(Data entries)
____

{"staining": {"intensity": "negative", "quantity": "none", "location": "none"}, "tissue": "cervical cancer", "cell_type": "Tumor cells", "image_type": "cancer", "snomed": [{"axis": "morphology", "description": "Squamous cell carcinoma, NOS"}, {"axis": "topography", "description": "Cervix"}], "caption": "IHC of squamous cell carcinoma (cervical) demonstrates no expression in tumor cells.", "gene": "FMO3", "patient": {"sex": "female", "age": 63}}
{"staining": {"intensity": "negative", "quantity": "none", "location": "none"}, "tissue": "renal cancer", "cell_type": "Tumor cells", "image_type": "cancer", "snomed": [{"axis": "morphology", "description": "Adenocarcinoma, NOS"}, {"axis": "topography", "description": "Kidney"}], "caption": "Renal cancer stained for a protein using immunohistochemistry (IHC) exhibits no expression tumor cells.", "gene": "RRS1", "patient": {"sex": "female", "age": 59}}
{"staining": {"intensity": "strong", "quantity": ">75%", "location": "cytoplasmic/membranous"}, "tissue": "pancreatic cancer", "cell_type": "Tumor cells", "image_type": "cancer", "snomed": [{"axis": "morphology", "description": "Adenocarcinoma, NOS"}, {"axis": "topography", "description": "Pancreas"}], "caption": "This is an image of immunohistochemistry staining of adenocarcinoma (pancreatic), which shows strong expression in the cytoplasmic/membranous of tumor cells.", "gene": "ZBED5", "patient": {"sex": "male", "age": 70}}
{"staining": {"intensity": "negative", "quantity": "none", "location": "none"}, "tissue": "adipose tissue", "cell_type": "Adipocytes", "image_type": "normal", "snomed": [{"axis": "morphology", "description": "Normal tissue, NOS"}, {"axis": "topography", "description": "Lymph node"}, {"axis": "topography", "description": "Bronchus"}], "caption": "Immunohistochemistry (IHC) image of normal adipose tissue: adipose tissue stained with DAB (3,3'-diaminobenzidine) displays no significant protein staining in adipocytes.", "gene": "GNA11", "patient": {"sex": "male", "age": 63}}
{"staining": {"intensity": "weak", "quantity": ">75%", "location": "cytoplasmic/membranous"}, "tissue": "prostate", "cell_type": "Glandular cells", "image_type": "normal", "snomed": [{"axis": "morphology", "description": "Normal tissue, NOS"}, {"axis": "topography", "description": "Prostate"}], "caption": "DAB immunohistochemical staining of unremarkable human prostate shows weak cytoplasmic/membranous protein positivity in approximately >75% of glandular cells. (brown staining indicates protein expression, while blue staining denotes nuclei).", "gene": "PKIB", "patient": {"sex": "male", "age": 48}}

____

> TASK TO COMPLETE
Every line of the entries that includes "Adenocarcinoma" must be copied into the answer.

> OUTPUT FOR THIS TASK
{"staining": {"intensity": "negative", "quantity": "none", "location": "none"}, "tissue": "renal cancer", "cell_type": "Tumor cells", "image_type": "cancer", "snomed": [{"axis": "morphology", "description": "Adenocarcinoma, NOS"}, {"axis": "topography", "description": "Kidney"}], "caption": "Renal cancer stained for a protein using immunohistochemistry (IHC) exhibits no expression tumor cells.", "gene": "RRS1", "patient": {"sex": "female", "age": 59}}
{"staining": {"intensity": "strong", "quantity": ">75%", "location": "cytoplasmic/membranous"}, "tissue": "pancreatic cancer", "cell_type": "Tumor cells", "image_type": "cancer", "snomed": [{"axis": "morphology", "description": "Adenocarcinoma, NOS"}, {"axis": "topography", "description": "Pancreas"}], "caption": "This is an image of immunohistochemistry staining of adenocarcinoma (pancreatic), which shows strong expression in the cytoplasmic/membranous of tumor cells.", "gene": "ZBED5", "patient": {"sex": "male", "age": 70}}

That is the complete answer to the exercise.